As found, e.g., by Chang and Gadow (2010), the amount of residual growing stock is very sensitive to discount rate. In pure F. orientalis forests, the post-cutting basal area of the steady-state stand should be about 20–30, 10–15, or 5 mha−1, respectively, when the discount rate is 1, 2, or 3 % and the cutting cycle is 40 years. The maximum retained diameter is 85–90 cm with 1 % discount rate, 50–65 cm with 2 % rate, and 42–52 cm with 3 % rate. When wood production is maximized, the post-cutting basal area should be about 30–35 mha−1 in F. orientalis forests and the maximum retained diameter should be 80–100 cm if cutting cycle is 30–40 years.

Management schedules that maximize net present value with higher discount rates (especially 3 % or more) are exploitive from the wood production point of view since they lead to very strong immediate cuttings and reduced wood production in the longer term. Taking into account the multiple functions of the forests, these schedules may not be regarded as acceptable. Although the used discount rate should depend on the capital markets, a good compromise between economic profitability, wood production, and environmental services provided by the forests would be to follow those schedules that maximize economic profitability with 1 % discount rate. Another option would be to use a higher rate—if the market rate is higher—and add constraints to the problem formulation that guarantee a continuous presence of large trees and a sufficient growing stock volume. Most probably, the results would be rather similar to those obtained in this study for 1 % discount rate.

This study optimized the management of pure, one-species stands. Optimizing the management of species mixtures would be straightforward: the single post-cutting distribution is replaced by a set of species-specific distributions (e.g., Pukkala et al. 2012).
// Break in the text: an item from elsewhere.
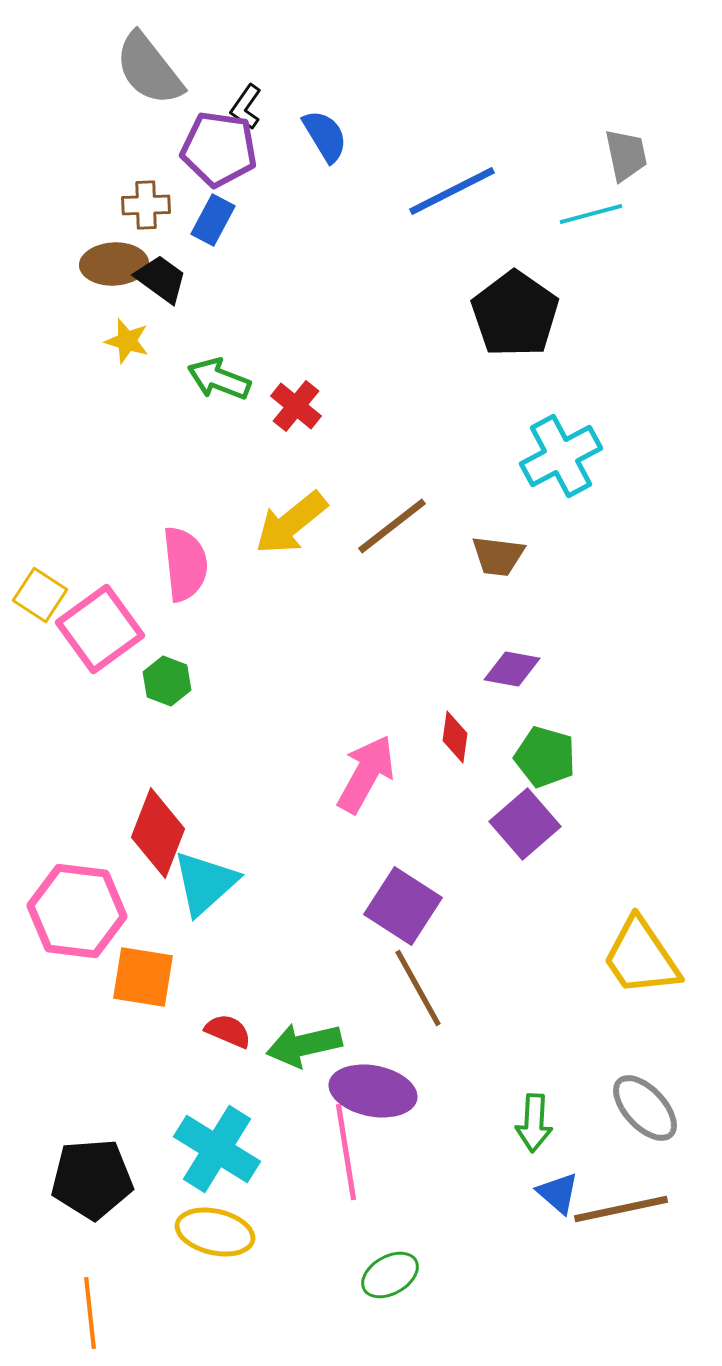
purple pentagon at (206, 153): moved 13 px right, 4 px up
However, the models presented in this study may not describe reliably enough the potential species interactions of the Hyrcanian forests with a consequence that optimizations for mixed stands should wait for improved models (Liang et al. 2005). Species interactions are most likely to occur in ingrowth (Pukkala et al. 2013) since some species are more shade-tolerant than others and therefore may gradually replace shade-intolerant pioneer species. Also, tree survival may depend significantly on the species composition of the stand (Griess et al. 2012). The gradual species succession in the natural stand dynamics should be taken into account when developing improved models for the mixed hardwood forests of Hyrcania. Optimizing cutting intervals simultaneously with cutting intensity or amount of residual growing stock (Chang 1981; Chang and Gadow 2010) would also be straightforward; the number of years since previous cutting (or start) needs to be added to the set of variables that define each cutting event. However, some caution is required since the time step of the growth models is 10 years. The entry cost of cutting needs to be taken into account when cutting interval is optimized. Another improvement would be to integrate timber price variation in the optimization (Lohmander 2007; Pukkala and Kellomäki 2012).